Byrd expects Miami-Dade and Broward counties to perform far better than most major markets in the country, settling in with vacancy rates at about 8 percent through the downturn. Palm Beach remains the weakest area in the tri-county region, he said, because of the residential real estate slowdown that began there in 2006.

In Miami, Rockefeller’s Jones isn’t as certain about the future. He said the combination of financial circumstances the nation has worked its way into makes it impossible to make predictions. What he will say is this: If the country remains optimistic about the new presidency, it could cause a quicker recovery.

“Some of these critical decisions Barack Obama is making in the next few weeks about his staff and what types of support he gives to different programs to lift the economy is going to have a lot to do with the American people’s attitude and the world’s attitude,” Jones said. “Right now, the jury is out.”

The silver lining: Commercial real estate investors view industry fundamentals as stronger than in previous downturns, suggesting a quick recovery when the markets revive. South Florida must first hit bottom.

Jones said he looks at the current situation like an anthill that’s kicked into ruin by a passerby. Thousands of ants run around with what appears to be no pattern, no logic and no organization. But when you come back a day or two later, the anthill is rebuilt and everyone is working.
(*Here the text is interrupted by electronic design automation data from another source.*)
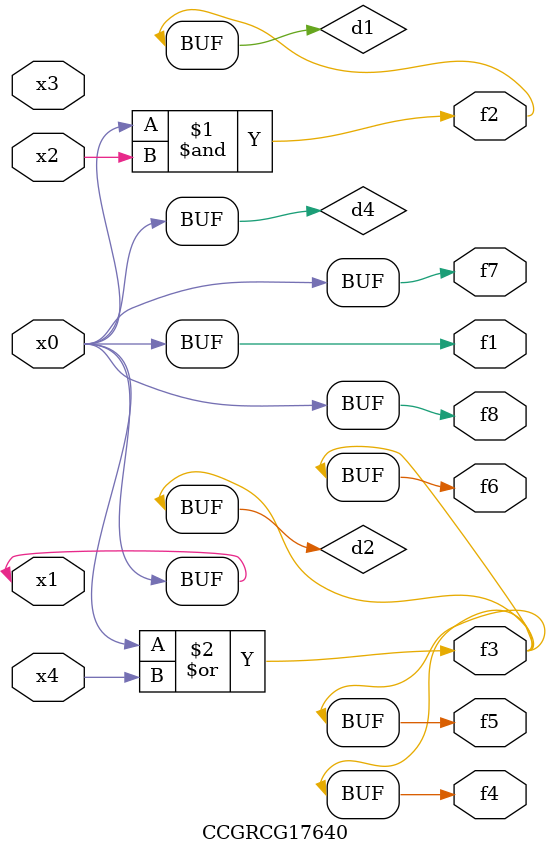
<source format=v>
module CCGRCG17640(
	input x0, x1, x2, x3, x4,
	output f1, f2, f3, f4, f5, f6, f7, f8
);

	wire d1, d2, d3, d4;

	and (d1, x0, x2);
	or (d2, x0, x4);
	nand (d3, x0, x2);
	buf (d4, x0, x1);
	assign f1 = d4;
	assign f2 = d1;
	assign f3 = d2;
	assign f4 = d2;
	assign f5 = d2;
	assign f6 = d2;
	assign f7 = d4;
	assign f8 = d4;
endmodule

</source>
“Three, four or five months from now, I think we’ll look back at this like we looked at the oil prices a few months ago when they were at $147 a barrel,” Jones said. “Who would have predicted such a significant change? In today’s world, things happen faster than they used to.”

The bottom line is that while uncertainty has stalled investments and dramatically reduced sales and leasing activity, market fundamentals continue to be sound, said Tim Conlon, partner and U.S. real estate sector leader for PricewaterhouseCoopers.

“The investor pool is now composed largely of more established players who can weather the storm,” he said. “While the outlook remains choppy in the near term, commercial real estate remains a viable long-term investment.”